Xelion: Nie ma mocnych

Nareszcie pojawiły się też większe obroty. Poziom 1,5 mld – 1,7 mld do którego GPW w Warszawie trochę nas już przyzwyczaiła i który w tej chwili uznawany jest jako norma czy standard dzienny, został w dniu wczorajszym dość znacznie przekroczony i obroty zamknęły się na całym rynku powyżej 2,2 mld złotych . Mimo jednak tego hurra-optymizmu, który w końcu się pojawił warto jednak zwrócić uwagę na fakt, że w ostatnich skokach obrotów duży udział miały transakcje o charakterze pakietowym na największych polskich spółkach. Ot, chociażby wczorajsza informacja o tym, że Goldman Sachs pozbył się kilkuset tysięcy akcji banku Pekao SA. Stanowi to bardzo dobry kontrargument do tezy, przytaczanej przez część analityków, że wraz z wczorajszymi obrotami na naszej giełdzie pojawił się znowu kapitał zagraniczny. Powiedziałbym raczej, że jest to typowy przykład tego, że inwestorzy zagraniczni wykorzystują obecne wzrosty do redukowania swoich portfeli na GPW. Odbiorcą tej podaży są oczywiście krajowe fundusze inwestycyjne, które na fali nie słabnącego napływu nowych środków chcąc nie chcąc muszą kupować. Całe szczęście, że kupują to, co daje jeszcze jakąkolwiek nadzieję na osiągnięcie dobrych wyników w przyszłości, czyli spółki z segmentu banków i szeroko pojętego budownictwa. Tak czy siak trend wzrostowy trwa nadal i nieuchronnie przybliża nas do momentu korekty, która patrząc na skalę wzrostów może być dosyć dotkliwa.

Dzisiaj kolejna porcja danych, zarówno w USA jak i Europie.

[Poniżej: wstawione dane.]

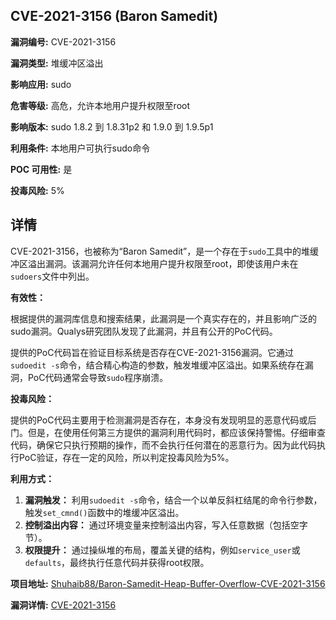 ## CVE-2021-3156 (Baron Samedit)

**漏洞编号:** CVE-2021-3156

**漏洞类型:** 堆缓冲区溢出

**影响应用:** sudo

**危害等级:** 高危，允许本地用户提升权限至root

**影响版本:** sudo 1.8.2 到 1.8.31p2 和 1.9.0 到 1.9.5p1

**利用条件:** 本地用户可执行sudo命令

**POC 可用性:** 是

**投毒风险:** 5%

## 详情

CVE-2021-3156，也被称为“Baron Samedit”，是一个存在于`sudo`工具中的堆缓冲区溢出漏洞。该漏洞允许任何本地用户提升权限至root，即使该用户未在`sudoers`文件中列出。

**有效性：**

根据提供的漏洞库信息和搜索结果，此漏洞是一个真实存在的，并且影响广泛的sudo漏洞。Qualys研究团队发现了此漏洞，并且有公开的PoC代码。

提供的PoC代码旨在验证目标系统是否存在CVE-2021-3156漏洞。它通过`sudoedit -s`命令，结合精心构造的参数，触发堆缓冲区溢出。如果系统存在漏洞，PoC代码通常会导致`sudo`程序崩溃。

**投毒风险：**

提供的PoC代码主要用于检测漏洞是否存在，本身没有发现明显的恶意代码或后门。但是，在使用任何第三方提供的漏洞利用代码时，都应该保持警惕。仔细审查代码，确保它只执行预期的操作，而不会执行任何潜在的恶意行为。因为此代码执行PoC验证，存在一定的风险，所以判定投毒风险为5%。

**利用方式：**

1.  **漏洞触发：** 利用`sudoedit -s`命令，结合一个以单反斜杠结尾的命令行参数，触发`set_cmnd()`函数中的堆缓冲区溢出。
2.  **控制溢出内容：**  通过环境变量来控制溢出内容，写入任意数据（包括空字节）。
3.  **权限提升：** 通过操纵堆的布局，覆盖关键的结构，例如`service_user`或`defaults`，最终执行任意代码并获得root权限。

**项目地址:** [Shuhaib88/Baron-Samedit-Heap-Buffer-Overflow-CVE-2021-3156](https://github.com/Shuhaib88/Baron-Samedit-Heap-Buffer-Overflow-CVE-2021-3156)

**漏洞详情:** [CVE-2021-3156](https://nvd.nist.gov/vuln/detail/CVE-2021-3156)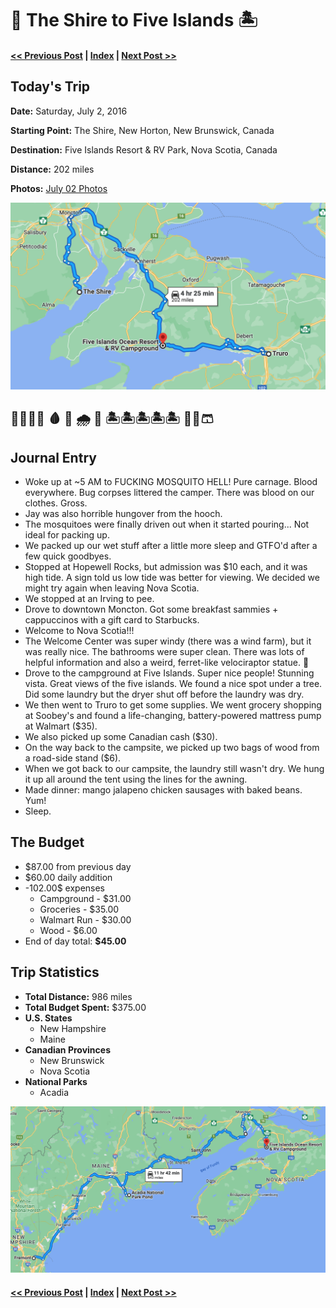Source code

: # 🦟 The Shire to Five Islands 🏝

#### [<< Previous Post](07-01.md) | [Index](../README.md) | [Next Post >>](07-03.md)

## Today's Trip

**Date:** Saturday, July 2, 2016

**Starting Point:** The Shire, New Horton, New Brunswick, Canada

**Destination:** Five Islands Resort & RV Park, Nova Scotia, Canada

**Distance:** 202 miles

**Photos:** [July 02 Photos](https://jay-d.me/2016RT-07-02)

![map of the shire to five islands](maps/07-02.png "day map")

## 🦟🦟🦟🦟 🩸 🤕 🌧 💨 🏝🏝🏝🏝🏝 💨🧦🩳

## Journal Entry

* Woke up at ~5 AM to FUCKING MOSQUITO HELL! Pure carnage. Blood everywhere. Bug corpses littered the camper. There was blood on our clothes. Gross.
* Jay was also horrible hungover from the hooch.
* The mosquitoes were finally driven out when it started pouring... Not ideal for packing up.
* We packed up our wet stuff after a little more sleep and GTFO'd after a few quick goodbyes.
* Stopped at Hopewell Rocks, but admission was $10 each, and it was high tide. A sign told us low tide was better for viewing. We decided we might try again when leaving Nova Scotia.
* We stopped at an Irving to pee.
* Drove to downtown Moncton. Got some breakfast sammies + cappuccinos with a gift card to Starbucks.
* Welcome to Nova Scotia!!!
* The Welcome Center was super windy (there was a wind farm), but it was really nice. The bathrooms were super clean. There was lots of helpful information and also a weird, ferret-like velociraptor statue. 🦖
* Drove to the campground at Five Islands. Super nice people! Stunning vista. Great views of the five islands. We found a nice spot under a tree. Did some laundry but the dryer shut off before the laundry was dry.
* We then went to Truro to get some supplies. We went grocery shopping at Soobey's and found a life-changing, battery-powered mattress pump at Walmart ($35).
* We also picked up some Canadian cash ($30).
* On the way back to the campsite, we picked up two bags of wood from a road-side stand ($6).
* When we got back to our campsite, the laundry still wasn't dry. We hung it up all around the tent using the lines for the awning.
* Made dinner: mango jalapeno chicken sausages with baked beans. Yum!
* Sleep.

## The Budget

* $87.00 from previous day
* $60.00 daily addition
* -102.00$ expenses
  * Campground - $31.00
  * Groceries - $35.00
  * Walmart Run - $30.00
  * Wood - $6.00
* End of day total: **$45.00**

## Trip Statistics

* **Total Distance:** 986 miles
* **Total Budget Spent:** $375.00
* **U.S. States**
    * New Hampshire
    * Maine
* **Canadian Provinces**
    * New Brunswick
    * Nova Scotia
* **National Parks**
    * Acadia

![total trip from fremont to five islands](maps/totals/07-02-total.png "total trip map")

#### [<< Previous Post](07-01.md) | [Index](../README.md) | [Next Post >>](07-03.md)

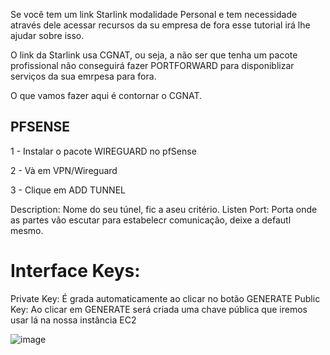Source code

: Se você tem um link Starlink modalidade Personal e tem necessidade através dele acessar recursos da su empresa de fora esse tutorial irá lhe ajudar sobre isso.

O link da Starlink usa CGNAT, ou seja, a não ser que tenha um pacote profissional não conseguirá fazer PORTFORWARD para disponiblizar serviços da sua emrpesa para fora.

O que vamos fazer aqui é contornar o CGNAT.

## PFSENSE ##

1 - Instalar o pacote WIREGUARD no pfSense

2 - Và em VPN/Wireguard

3 - Clique em ADD TUNNEL

Description: Nome do seu túnel, fic a aseu critério.
Listen Port: Porta onde as partes vão escutar para estabelecr comunicação, deixe a defautl mesmo.
# Interface Keys: 
Private Key: É grada automaticamente ao clicar no botão GENERATE
Public Key: Ao clicar em GENERATE será criada uma chave pública que iremos usar lá na nossa instância EC2

![image](https://github.com/user-attachments/assets/f6a78f84-4ba6-4b16-a2d6-6e08b0997d61)

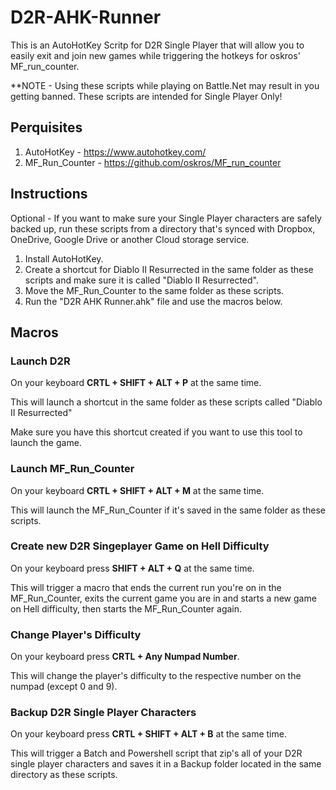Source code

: # D2R-AHK-Runner

This is an AutoHotKey Scritp for D2R Single Player that will allow you to easily exit and join new games while triggering the hotkeys for oskros' MF_run_counter.

**NOTE - Using these scripts while playing on Battle.Net may result in you getting banned. These scripts are intended for Single Player Only!

## Perquisites

1. AutoHotKey - https://www.autohotkey.com/
2. MF_Run_Counter - https://github.com/oskros/MF_run_counter

## Instructions

Optional - If you want to make sure your Single Player characters are safely backed up, run these scripts from a directory that's synced with Dropbox, OneDrive, Google Drive or another Cloud storage service.

1. Install AutoHotKey.
2. Create a shortcut for Diablo II Resurrected in the same folder as these scripts and make sure it is called "Diablo II Resurrected".
3. Move the MF_Run_Counter to the same folder as these scripts.
4. Run the "D2R AHK Runner.ahk" file and use the macros below.

## Macros

### Launch D2R

On your keyboard **CRTL + SHIFT + ALT + P** at the same time.

This will launch a shortcut in the same folder as these scripts called "Diablo II Resurrected"

Make sure you have this shortcut created if you want to use this tool to launch the game.

### Launch MF_Run_Counter

On your keyboard **CRTL + SHIFT + ALT + M** at the same time.

This will launch the MF_Run_Counter if it's saved in the same folder as these scripts.

### Create new D2R Singeplayer Game on Hell Difficulty

On your keyboard press **SHIFT + ALT + Q** at the same time.

This will trigger a macro that ends the current run you're on in the MF_Run_Counter, exits the current game you are in and starts a new game on Hell difficulty, then starts the MF_Run_Counter again.

### Change Player's Difficulty

On your keyboard press **CRTL + Any Numpad Number**.

This will change the player's difficulty to the respective number on the numpad (except 0 and 9).

### Backup D2R Single Player Characters

On your keyboard press **CRTL + SHIFT + ALT + B** at the same time.

This will trigger a Batch and Powershell script that zip's all of your D2R single player characters and saves it in a Backup folder located in the same directory as these scripts.
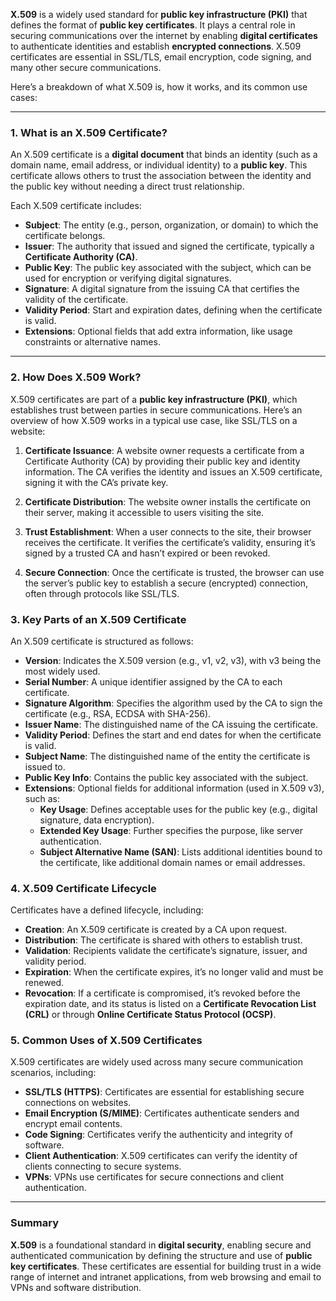**X.509** is a widely used standard for **public key infrastructure (PKI)** that defines the format of **public key certificates**. It plays a central role in securing communications over the internet by enabling **digital certificates** to authenticate identities and establish **encrypted connections**. X.509 certificates are essential in SSL/TLS, email encryption, code signing, and many other secure communications.

Here’s a breakdown of what X.509 is, how it works, and its common use cases:

---

### 1. **What is an X.509 Certificate?**

An X.509 certificate is a **digital document** that binds an identity (such as a domain name, email address, or individual identity) to a **public key**. This certificate allows others to trust the association between the identity and the public key without needing a direct trust relationship.

Each X.509 certificate includes:
- **Subject**: The entity (e.g., person, organization, or domain) to which the certificate belongs.
- **Issuer**: The authority that issued and signed the certificate, typically a **Certificate Authority (CA)**.
- **Public Key**: The public key associated with the subject, which can be used for encryption or verifying digital signatures.
- **Signature**: A digital signature from the issuing CA that certifies the validity of the certificate.
- **Validity Period**: Start and expiration dates, defining when the certificate is valid.
- **Extensions**: Optional fields that add extra information, like usage constraints or alternative names.

---

### 2. **How Does X.509 Work?**

X.509 certificates are part of a **public key infrastructure (PKI)**, which establishes trust between parties in secure communications. Here’s an overview of how X.509 works in a typical use case, like SSL/TLS on a website:

1. **Certificate Issuance**: A website owner requests a certificate from a Certificate Authority (CA) by providing their public key and identity information. The CA verifies the identity and issues an X.509 certificate, signing it with the CA’s private key.

2. **Certificate Distribution**: The website owner installs the certificate on their server, making it accessible to users visiting the site.

3. **Trust Establishment**: When a user connects to the site, their browser receives the certificate. It verifies the certificate’s validity, ensuring it’s signed by a trusted CA and hasn’t expired or been revoked.

4. **Secure Connection**: Once the certificate is trusted, the browser can use the server’s public key to establish a secure (encrypted) connection, often through protocols like SSL/TLS.

### 3. **Key Parts of an X.509 Certificate**

An X.509 certificate is structured as follows:

- **Version**: Indicates the X.509 version (e.g., v1, v2, v3), with v3 being the most widely used.
- **Serial Number**: A unique identifier assigned by the CA to each certificate.
- **Signature Algorithm**: Specifies the algorithm used by the CA to sign the certificate (e.g., RSA, ECDSA with SHA-256).
- **Issuer Name**: The distinguished name of the CA issuing the certificate.
- **Validity Period**: Defines the start and end dates for when the certificate is valid.
- **Subject Name**: The distinguished name of the entity the certificate is issued to.
- **Public Key Info**: Contains the public key associated with the subject.
- **Extensions**: Optional fields for additional information (used in X.509 v3), such as:
    - **Key Usage**: Defines acceptable uses for the public key (e.g., digital signature, data encryption).
    - **Extended Key Usage**: Further specifies the purpose, like server authentication.
    - **Subject Alternative Name (SAN)**: Lists additional identities bound to the certificate, like additional domain names or email addresses.

### 4. **X.509 Certificate Lifecycle**

Certificates have a defined lifecycle, including:
- **Creation**: An X.509 certificate is created by a CA upon request.
- **Distribution**: The certificate is shared with others to establish trust.
- **Validation**: Recipients validate the certificate’s signature, issuer, and validity period.
- **Expiration**: When the certificate expires, it’s no longer valid and must be renewed.
- **Revocation**: If a certificate is compromised, it’s revoked before the expiration date, and its status is listed on a **Certificate Revocation List (CRL)** or through **Online Certificate Status Protocol (OCSP)**.

### 5. **Common Uses of X.509 Certificates**

X.509 certificates are widely used across many secure communication scenarios, including:

- **SSL/TLS (HTTPS)**: Certificates are essential for establishing secure connections on websites.
- **Email Encryption (S/MIME)**: Certificates authenticate senders and encrypt email contents.
- **Code Signing**: Certificates verify the authenticity and integrity of software.
- **Client Authentication**: X.509 certificates can verify the identity of clients connecting to secure systems.
- **VPNs**: VPNs use certificates for secure connections and client authentication.

---

### Summary

**X.509** is a foundational standard in **digital security**, enabling secure and authenticated communication by defining the structure and use of **public key certificates**. These certificates are essential for building trust in a wide range of internet and intranet applications, from web browsing and email to VPNs and software distribution.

O godzinie 11 poznamy poziom inflacji mierzony wskaźnikiem PPI w Eurolandzie, a o 14.30 opublikowany zostanie m.in. miesięczny raport z rynku pracy w USA. Bez wątpienia są to ważne dane i rynek będzie się im mocno przypatrywał. Te pierwsze wpłyną z pewnością na postawę posiadaczy waluty EUR, dlatego, że wpłyną na najbliższe decyzje EBC w zakresie utrzymania czy też podniesienia stóp procentowych w strefie EUR. Te drugie zdecydują z kolei o tym, czy sygnały napływające z gospodarki amerykańskiej faktycznie pokazują lekką poprawę (taj jak ostatnie dane o PKB, które mocno przekroczyły oczekiwania analityków w górę), czy też nie. Jakby nie patrzeć, można oczekiwać dość mocnych ruchów na eurodolarze. W kontekście zachowania się tej pary walut nie można wspomnieć o Azji, gdzie tamtejsze rynki, poza giełdą w Szanghaju zachowują się nad wyraz dobrze, co świadczy o tym, że inwestorzy zagraniczni chętnie nadal lokują wolne środki w tym regionie. Dlatego biorąc pod uwagę ostatnie wzrosty w Azji, Europie czy USA ciężko jest oczekiwać na to, że ten kapitał zagraniczny pojawi się również u nas, skoro równie dobrze może zarabiać gdzie indziej.